**WHAT IS BEING ASKED**
Please print the data again exactly as given.

[Saved data entries]
::::::::

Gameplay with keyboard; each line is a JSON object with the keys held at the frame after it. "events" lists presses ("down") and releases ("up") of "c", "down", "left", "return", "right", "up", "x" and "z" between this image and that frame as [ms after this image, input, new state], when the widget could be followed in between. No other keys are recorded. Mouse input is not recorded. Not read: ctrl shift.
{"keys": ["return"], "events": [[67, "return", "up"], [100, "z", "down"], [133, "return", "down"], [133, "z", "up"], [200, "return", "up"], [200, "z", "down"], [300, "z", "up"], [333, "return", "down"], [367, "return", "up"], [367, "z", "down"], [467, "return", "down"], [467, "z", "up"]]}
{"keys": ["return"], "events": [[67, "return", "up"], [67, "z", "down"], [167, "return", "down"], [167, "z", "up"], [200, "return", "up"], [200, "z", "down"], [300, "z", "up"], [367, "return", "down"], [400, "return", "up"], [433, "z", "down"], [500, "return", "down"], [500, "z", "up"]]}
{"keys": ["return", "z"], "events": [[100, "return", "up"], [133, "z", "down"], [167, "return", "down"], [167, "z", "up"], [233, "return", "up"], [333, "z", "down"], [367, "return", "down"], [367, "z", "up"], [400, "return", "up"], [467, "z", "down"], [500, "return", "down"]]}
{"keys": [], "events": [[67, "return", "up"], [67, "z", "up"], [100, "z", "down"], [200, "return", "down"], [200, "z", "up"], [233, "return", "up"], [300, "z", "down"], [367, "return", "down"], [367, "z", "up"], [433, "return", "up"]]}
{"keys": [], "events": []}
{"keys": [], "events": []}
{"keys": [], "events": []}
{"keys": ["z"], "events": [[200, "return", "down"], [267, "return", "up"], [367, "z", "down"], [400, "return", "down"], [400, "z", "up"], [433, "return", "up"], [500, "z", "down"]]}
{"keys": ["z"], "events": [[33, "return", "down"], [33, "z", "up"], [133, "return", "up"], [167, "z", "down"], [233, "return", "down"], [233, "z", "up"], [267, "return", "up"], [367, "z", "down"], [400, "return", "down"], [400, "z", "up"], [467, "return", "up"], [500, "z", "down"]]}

::::::::

**SOLUTION FOR THIS PROBLEM**
Gameplay with keyboard; each line is a JSON object with the keys held at the frame after it. "events" lists presses ("down") and releases ("up") of "c", "down", "left", "return", "right", "up", "x" and "z" between this image and that frame as [ms after this image, input, new state], when the widget could be followed in between. No other keys are recorded. Mouse input is not recorded. Not read: ctrl shift.
{"keys": ["return"], "events": [[67, "return", "up"], [100, "z", "down"], [133, "return", "down"], [133, "z", "up"], [200, "return", "up"], [200, "z", "down"], [300, "z", "up"], [333, "return", "down"], [367, "return", "up"], [367, "z", "down"], [467, "return", "down"], [467, "z", "up"]]}
{"keys": ["return"], "events": [[67, "return", "up"], [67, "z", "down"], [167, "return", "down"], [167, "z", "up"], [200, "return", "up"], [200, "z", "down"], [300, "z", "up"], [367, "return", "down"], [400, "return", "up"], [433, "z", "down"], [500, "return", "down"], [500, "z", "up"]]}
{"keys": ["return", "z"], "events": [[100, "return", "up"], [133, "z", "down"], [167, "return", "down"], [167, "z", "up"], [233, "return", "up"], [333, "z", "down"], [367, "return", "down"], [367, "z", "up"], [400, "return", "up"], [467, "z", "down"], [500, "return", "down"]]}
{"keys": [], "events": [[67, "return", "up"], [67, "z", "up"], [100, "z", "down"], [200, "return", "down"], [200, "z", "up"], [233, "return", "up"], [300, "z", "down"], [367, "return", "down"], [367, "z", "up"], [433, "return", "up"]]}
{"keys": [], "events": []}
{"keys": [], "events": []}
{"keys": [], "events": []}
{"keys": ["z"], "events": [[200, "return", "down"], [267, "return", "up"], [367, "z", "down"], [400, "return", "down"], [400, "z", "up"], [433, "return", "up"], [500, "z", "down"]]}
{"keys": ["z"], "events": [[33, "return", "down"], [33, "z", "up"], [133, "return", "up"], [167, "z", "down"], [233, "return", "down"], [233, "z", "up"], [267, "return", "up"], [367, "z", "down"], [400, "return", "down"], [400, "z", "up"], [467, "return", "up"], [500, "z", "down"]]}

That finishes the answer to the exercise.